8. Test Bloat Checklist (B1-BA)
Use these codes when reviewing new tests. Sources:
reports/test-bloat-inventory.md + the sweep methodology in
.claude/pair-working/sessions/sweep-endpoint-coverage/scratch/goal-report-bloat-sweep.md.
| Code | Type | Criterion |
|---|---|---|
| B1 Redundant | Duplicate assertion | Same assertion or contract already covered by another test |
| B2 Over-parametrized | Boundary noise | Cases beyond boundary + equivalence class contribute zero |
| B3 Mixed-concerns | Multi-concern | One test mixes 3+ unrelated assertions |
| B4 Dead | Non-existent feature | Validates a removed / non-existent endpoint or API |
| B5 Smoke-only | Superficial | Only checks status 200 + dict type, no substantive validation |
| B6 Setup-heavy | Over-fixtured | 50+ lines of setup/teardown vs few assertions |
| B7 Stale-skip | Obsolete skip | pytest.skip reason no longer valid |
| B8 Title-mismatch | Misleading name | Function name does not match what it actually validates |
| B9 Copy-paste | DRY violation | ≥80% duplication with another test; helper/parametrization possible |
| BA Impl-detail | Implementation-coupled | Validates internal implementation, not contract |
Triage priority: B4 ⇒ remove. B1/B9 ⇒ parametrize or remove the duplicate. B8 ⇒ rename or refactor the assertion. B5/BA ⇒ strengthen or remove. B6/B7 ⇒ clean up. B2/B3 ⇒ case-by-case.
9. Running Tests
9.1 pytest E2E — glob manager
pytest tests/e2e/ -v --timeout=300
9.2 pytest E2E — legacy-only endpoints
pytest tests/e2e/test_e2e_legacy_endpoints.py tests/e2e/test_e2e_csrf_legacy.py -v
9.3 Playwright (legacy UI)
PORT=8199 npx playwright test tests/playwright/
9.4 CLI subprocess
pytest tests/cli/ -v
9.5 Audit verification
python3 scripts/verify_audit_counts.py
Exits 0 when reports/e2e_verification_audit.md is internally consistent
(Summary ↔ per-file ↔ TOTAL). Exit non-zero → drift between sections.
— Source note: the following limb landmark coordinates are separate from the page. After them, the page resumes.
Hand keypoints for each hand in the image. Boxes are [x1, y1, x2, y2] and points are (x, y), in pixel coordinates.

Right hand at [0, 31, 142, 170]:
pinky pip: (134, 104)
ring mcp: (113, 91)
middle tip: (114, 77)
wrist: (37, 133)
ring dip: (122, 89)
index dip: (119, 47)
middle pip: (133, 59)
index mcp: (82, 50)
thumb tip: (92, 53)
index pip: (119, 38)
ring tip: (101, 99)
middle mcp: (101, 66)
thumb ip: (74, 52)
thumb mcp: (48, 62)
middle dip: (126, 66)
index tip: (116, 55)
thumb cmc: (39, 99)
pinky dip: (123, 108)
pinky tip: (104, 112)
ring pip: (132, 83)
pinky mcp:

9.6 Full suite (reference invocation)
# pytest all, with explicit venv
E2E_ROOT=$E2E_ROOT $E2E_ROOT/venv/bin/python -m pytest tests/e2e/ -v --timeout=300
# Playwright, legacy UI mode
PORT=8199 npx playwright test tests/playwright/
# Audit verification
python3 scripts/verify_audit_counts.py
Appendix — Companion Files
.claude/scaffold/e2e-methods.yml— living registry of the test patterns described in §5 plus the bloat codes from §8. Append entries when you establish a new pattern.reports/e2e_verification_audit.md— per-test verdict matrix.reports/api-coverage-matrix.md— endpoint × coverage matrix.reports/test-bloat-inventory.md— 127-test sweep baseline.reports/legacy-ui-channel-combo-dom-mapping.md— DOM selector case study for the Channel combo.